Mehta Megha, Skinner William, Gardner Benjamin, Mosca Sara, Palombo Francesca, Matousek Pavel, Stone Nick
Department of Physics and Astronomy, University of Exeter, Exeter EX4 4QL, U.K.
Central Laser Facility, Research Complex at Harwell, STFC Rutherford Appleton Laboratory, UKRI, Harwell Campus, Oxfordshire OX11 0QX, U.K.
ACS Omega. 2025 Jan 28;10(5):4588-4598. doi: 10.1021/acsomega.4c08791. eCollection 2025 Feb 11.
In this work, we demonstrate the synthesis of gold nanoraspberries (AuNRB) using a HEPES buffer at room temperature. The study aimed to identify and compare the physicochemical conditions of the AuNRB and gold nanospheres (AuNS) of similar size to a selected set of reporter molecules. The dispersion stability of shape-controlled and AuNS of similar diameters was investigated in three different physiological media, ultrapure water, phosphate-buffered saline (PBS), and fetal bovine serum (FBS), and compared to understand the effect of NP shape, dispersion stability, and surface-enhanced Raman scattering (SERS) enhancement. We have used two nonresonant reporters, trans-1,2-bis(4-pyridyl) ethylene (BPE) and biphenyl-4-thiol (BPT), and a resonant reporter, IR820 (also known as new indocyanine green), a clinically approved dye for diagnostic studies, to explore the relative benefit of using molecular electronic resonance, i.e., comparing SERS vs surface-enhanced resonance Raman scattering (SERRS) with these nanoparticles. SERS has been explored extensively for biomedical applications, but the synthesis of bright gold nanoparticles and the appropriate Raman label is still challenging. To understand and optimize the SERS process, we have characterized both types of gold nanoparticles, ranging from their average size, ζ-potential, and ultraviolet-visible (UV-vis) absorption. It has been found that AuNRB and AuNS are most stable when dispersed in ultrapure water, while significant aggregation of both types has been observed when dispersed in PBS. With 10% FBS, there was a slight shift and increase in the surface plasmon absorbance peak, which resulted from an increase in particle size due to protein corona formation around the gold nanoparticles. For SERS efficiency, it has been found that AuNRB outperform AuNS with all reporters. Further, the resonant reporter, IR820, has provided a higher SERS signal compared to BPE and BPT and with its FDA approval for clinical use is clearly a strong candidate for future application.

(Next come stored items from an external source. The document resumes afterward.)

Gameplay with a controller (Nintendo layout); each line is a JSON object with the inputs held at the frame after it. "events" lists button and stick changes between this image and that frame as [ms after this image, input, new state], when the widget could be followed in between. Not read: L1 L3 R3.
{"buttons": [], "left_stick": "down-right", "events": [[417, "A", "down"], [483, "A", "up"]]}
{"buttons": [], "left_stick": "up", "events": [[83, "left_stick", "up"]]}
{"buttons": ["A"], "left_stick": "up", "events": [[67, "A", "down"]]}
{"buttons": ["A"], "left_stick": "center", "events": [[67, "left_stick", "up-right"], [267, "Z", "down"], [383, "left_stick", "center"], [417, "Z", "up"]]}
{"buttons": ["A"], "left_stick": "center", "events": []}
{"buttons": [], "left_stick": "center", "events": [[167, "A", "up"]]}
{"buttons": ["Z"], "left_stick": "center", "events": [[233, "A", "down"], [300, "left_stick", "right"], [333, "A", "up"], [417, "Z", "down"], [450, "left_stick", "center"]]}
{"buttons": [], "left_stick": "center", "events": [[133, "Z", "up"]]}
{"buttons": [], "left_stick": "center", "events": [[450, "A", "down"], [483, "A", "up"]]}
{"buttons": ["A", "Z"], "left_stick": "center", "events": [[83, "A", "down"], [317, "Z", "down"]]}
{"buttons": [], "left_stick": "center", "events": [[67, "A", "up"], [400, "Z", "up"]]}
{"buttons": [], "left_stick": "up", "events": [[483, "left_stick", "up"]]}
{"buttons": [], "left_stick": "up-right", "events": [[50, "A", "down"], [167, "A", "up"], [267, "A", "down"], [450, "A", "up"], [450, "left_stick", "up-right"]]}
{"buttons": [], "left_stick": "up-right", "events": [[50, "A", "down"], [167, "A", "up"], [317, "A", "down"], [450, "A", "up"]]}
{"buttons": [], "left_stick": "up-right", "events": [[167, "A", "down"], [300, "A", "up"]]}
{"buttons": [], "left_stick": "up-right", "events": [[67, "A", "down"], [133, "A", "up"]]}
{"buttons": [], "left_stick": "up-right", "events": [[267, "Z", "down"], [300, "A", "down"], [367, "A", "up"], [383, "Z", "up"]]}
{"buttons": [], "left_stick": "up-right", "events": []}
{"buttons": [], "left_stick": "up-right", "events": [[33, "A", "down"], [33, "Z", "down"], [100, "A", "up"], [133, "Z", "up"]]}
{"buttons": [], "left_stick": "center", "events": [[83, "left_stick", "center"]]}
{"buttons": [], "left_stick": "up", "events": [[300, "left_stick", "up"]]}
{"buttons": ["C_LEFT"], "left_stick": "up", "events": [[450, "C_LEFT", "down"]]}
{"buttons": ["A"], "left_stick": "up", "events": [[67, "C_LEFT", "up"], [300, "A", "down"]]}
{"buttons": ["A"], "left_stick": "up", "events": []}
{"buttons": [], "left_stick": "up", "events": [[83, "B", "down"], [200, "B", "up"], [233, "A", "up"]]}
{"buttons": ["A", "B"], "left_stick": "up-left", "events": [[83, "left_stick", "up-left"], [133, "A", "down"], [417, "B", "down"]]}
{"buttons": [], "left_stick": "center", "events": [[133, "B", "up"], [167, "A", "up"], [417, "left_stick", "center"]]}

在这项工作中,我们展示了在室温下使用HEPES缓冲液合成金纳米覆盆子(AuNRB)。该研究旨在确定并比较与一组选定的报告分子大小相似的AuNRB和金纳米球(AuNS)的物理化学条件。研究了形状可控且直径相似的AuNS在三种不同生理介质(超纯水、磷酸盐缓冲盐水(PBS)和胎牛血清(FBS))中的分散稳定性,并进行比较以了解纳米颗粒形状、分散稳定性和表面增强拉曼散射(SERS)增强的影响。我们使用了两种非共振报告分子,反式-1,2-双(4-吡啶基)乙烯(BPE)和联苯-4-硫醇(BPT),以及一种共振报告分子IR820(也称为新型吲哚菁绿,一种临床批准用于诊断研究的染料),以探索使用分子电子共振的相对优势,即比较这些纳米颗粒的SERS与表面增强共振拉曼散射(SERRS)。SERS已被广泛用于生物医学应用,但合成明亮的金纳米颗粒和合适的拉曼标记仍然具有挑战性。为了理解和优化SERS过程,我们对两种类型的金纳米颗粒进行了表征,包括它们的平均尺寸、ζ电位和紫外可见(UV-vis)吸收。已发现AuNRB和AuNS分散在超纯水中时最稳定,而分散在PBS中时两种类型均观察到显著聚集。在含有10% FBS的情况下,表面等离子体吸收峰出现轻微位移并增加,这是由于金纳米颗粒周围形成蛋白质冠导致粒径增大所致。对于SERS效率,已发现使用所有报告分子时AuNRB的性能均优于AuNS。此外,共振报告分子IR820与BPE和BPT相比提供了更高的SERS信号,并且其已获得FDA批准用于临床,显然是未来应用的有力候选者。